Мы с Глебом в спешке убираем подальше тохи. Мерещится, не спрячь надёжно мигом, снова придётся продолжать сеять. Мы прилаживаем их к бережку у самой воды в травянистой щели дугастого ручья. Из травы совсем не видно тох, но нам кажется, выставили на самом юру. Сверху ещё набрасываем старюку – прошлогодние сухие лопухи.
– От Комиссара Чука ховаете? – посверх сил усмехнулась мама.
– Не столько от Чука, сколько от Чукчика… От Юрика.
Мазурчик Юрчик – лентяха дай Ьоже! Чай рвать не хотел и мать на плантации привязывала его к своей кошёлке. Только так придавишь, пригнёшь к работе. Лишь на привязи он и рвал чай, без конца бурча матери, что труд извивает труженика в труп. Очень уж боялся быть извитым до последнего колечка.
– Поглубже прячьте…
На матушкину подковырку мы в ответ ни звука. Сопим в деле.
– До морковкина заговенья будете колупаться? – подпускает перчику она. – Иля вы от самих от себя ховаете? Ховайте… Я пойду нарву в фартук пхали на вечерю. Идите додому, не ждить меня.
Сумерки сине мазали всё вокруг.
За день, кажется, бережок нашего ручья заметно подрастил густую изумрудную бородку.
В уют её шелков валит полежать усталость.
Подгибаются, заплетаются ноги.
Мы кое-как переломили себя, разобрали старый плетень. Навязали по вязанке сушняка, пустые мешки на плечи – не так будет давить сучками – и в путь.
Эв-ва, весёленькая грядёт ночка.
Плечи у нас обгорели, схватились волдырями. Пока вязанка лежит на одном месте, ещё терпимо. Но меня угораздило споткнуться. Какая-то кривуляка ножом воткнулась в спину, я взвыл по-собачьи. Слышу: лопаются мои волдырики, горячие струйки сбегают по мне.
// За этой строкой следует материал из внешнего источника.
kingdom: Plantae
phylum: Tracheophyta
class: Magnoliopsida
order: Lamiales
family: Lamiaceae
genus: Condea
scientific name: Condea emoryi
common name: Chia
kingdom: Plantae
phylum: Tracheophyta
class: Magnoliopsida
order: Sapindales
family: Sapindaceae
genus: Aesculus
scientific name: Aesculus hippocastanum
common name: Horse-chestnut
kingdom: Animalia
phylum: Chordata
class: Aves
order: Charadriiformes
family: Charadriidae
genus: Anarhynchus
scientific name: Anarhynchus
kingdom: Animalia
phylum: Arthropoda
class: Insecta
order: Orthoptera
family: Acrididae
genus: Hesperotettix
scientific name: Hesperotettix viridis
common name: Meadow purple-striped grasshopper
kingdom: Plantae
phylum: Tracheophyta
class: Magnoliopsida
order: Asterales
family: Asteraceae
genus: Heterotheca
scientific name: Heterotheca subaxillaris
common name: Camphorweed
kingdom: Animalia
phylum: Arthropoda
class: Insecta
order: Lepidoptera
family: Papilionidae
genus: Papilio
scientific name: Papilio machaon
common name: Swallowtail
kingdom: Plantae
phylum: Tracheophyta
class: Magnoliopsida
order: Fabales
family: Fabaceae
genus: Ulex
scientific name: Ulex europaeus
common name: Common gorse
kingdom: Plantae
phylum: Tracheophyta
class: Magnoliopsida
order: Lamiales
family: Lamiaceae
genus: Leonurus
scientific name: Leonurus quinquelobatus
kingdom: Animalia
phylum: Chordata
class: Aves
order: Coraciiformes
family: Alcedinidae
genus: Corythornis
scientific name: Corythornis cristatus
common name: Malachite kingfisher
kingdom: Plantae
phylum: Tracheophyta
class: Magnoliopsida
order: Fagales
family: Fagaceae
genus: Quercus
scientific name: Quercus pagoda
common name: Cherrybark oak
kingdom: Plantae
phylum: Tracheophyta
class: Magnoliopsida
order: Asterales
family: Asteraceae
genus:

Тащились мы черепашьим ходом. Глеб что-то бормотнул, я не разобрал. И через два шага расплачиваюсь.
Моя вязанка наехала на тунговый ствол – вытянулся над тропкой, сливалась с высокого бугра.
Я отскочил назад, не удержался и с полна роста ухнул волдырной спиной на проклятую вязанку, будто на доску со стоячими иголками. Искры из глаз ослепили меня.
– Я ж тебе, тетеря, говорил! – вернулся Глеб. – Чем ты только и слушал!
Он приставил попиком свою вязанку к тунгу, подал мне руку.
– Вставайте, сударь. Вас ждёт ночь без сна и милосердия.